Monica and Sam are unhappily married and show it… Grace and Howard are unhappily married, but complacent. Their children, Allen and Michelle, are at a crossroads in their relationship. Michelle wants to get married, but Allen is unsure. So when the two families meet for the first time, things get complicated, because it turns out that they all know each other.
Maybe I Do takes a look at the longevity and necessity of marriage. With their future uncertain, Michelle and Allen seek advice from their parents and they each have a different point of view on whether or not marriage is worth the complication and difficulties it brings. These are conversations I am sure we’ve all heard before because the marriage debate has been raging for decades now. But they still ring true, whether they’re coming from a romantic or a cynic.
The cast is fabulous. Diane Keaton, Richard Gere, William H. Macy, and Susan Sarandon?
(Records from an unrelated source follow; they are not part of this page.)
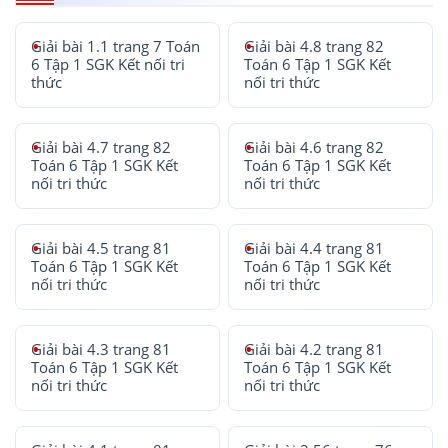
Giải bài 1.1 trang 7 Toán
Giải bài 4.8 trang 82
6 Tập 1 SGK Kết nối tri
Toán 6 Tập 1 SGK Kết
thức
nối tri thức
Giải bài 4.7 trang 82
Giải bài 4.6 trang 82
Toán 6 Tập 1 SGK Kết
Toán 6 Tập 1 SGK Kết
nối tri thức
nối tri thức
Giải bài 4.5 trang 81
Giải bài 4.4 trang 81
Toán 6 Tập 1 SGK Kết
Toán 6 Tập 1 SGK Kết
nối tri thức
nối tri thức
Giải bài 4.3 trang 81
Giải bài 4.2 trang 81
Toán 6 Tập 1 SGK Kết
Toán 6 Tập 1 SGK Kết
nối tri thức
nối tri thức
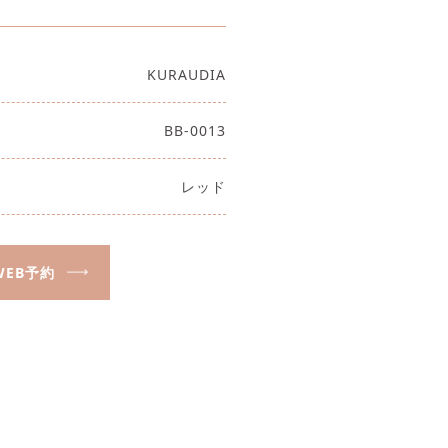
KURAUDIA
BB-0013
レッド
WEB予約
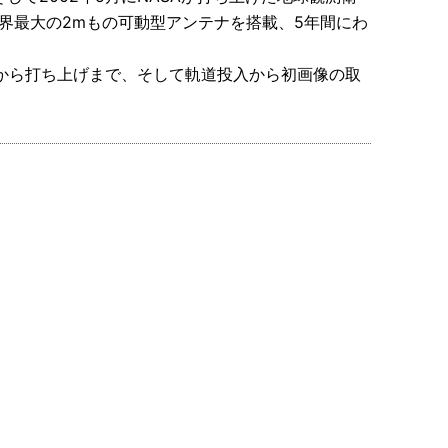
世界最大の2mもの可動型アンテナを搭載、5年間にわ
から打ち上げまで、そして軌道投入から初画像の取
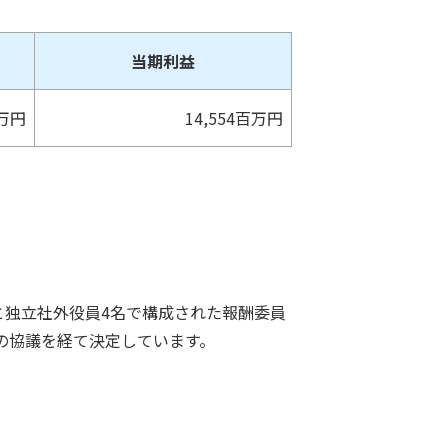
当期利益
百万円
14,554百万円
と独立社外役員4名で構成された報酬委員
の協議を経て決定しています。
You couldn’t ask for a better ensemble. Emma Roberts and Luke Bracey, who recently starred together in Holidate, play Michelle and Allen. They exude much more chemistry here in Maybe I Do, which is a testament to what a good script can do.
Susan Sarandon and William H. Macy play Monica and Sam, Allen’s parents and for me, they’re definitely the highlight of the film. Monica is blunt and outspoken and Sarandon seems to be having a lot of fun with the character. Macy’s Sam is also quite blunt… mostly about how terrible his marriage is and how unhappy he is in life. It shouldn’t be as funny as it is, but Macy’s line deliveries had me laughing out loud… for real. It’s a treat to see Diane Keaton and Richard Gere in a romantic comedy again. Diane Keaton as Grace is… well, she’s Diane Keaton. Fabulous. Richard Gere gets to show off his comedic chops as well as Howard, a husband, and father who is hoping his infidelity remains a secret and his former mistress doesn’t off him the way she’s threatened to.
Michael Jacobs’s steady direction and ability to bring out some fun performances from four powerhouses of acting are what makes Maybe I Do such a treat. It creates an interesting discussion of how we view our parents’ marriage(s) and how those perceptions shape our own ideas of what marriage should be. Some parents are better at hiding their problems than others and we don’t usually think about how that actually affects the kids until it’s their turn to face commitment and the concept of forever.
Maybe I Do is definitely a character-driven romantic dramedy and an enjoyable one at that. It definitely gets a recommendation from me.
Maybe I Do will be released on January 27th in select theaters.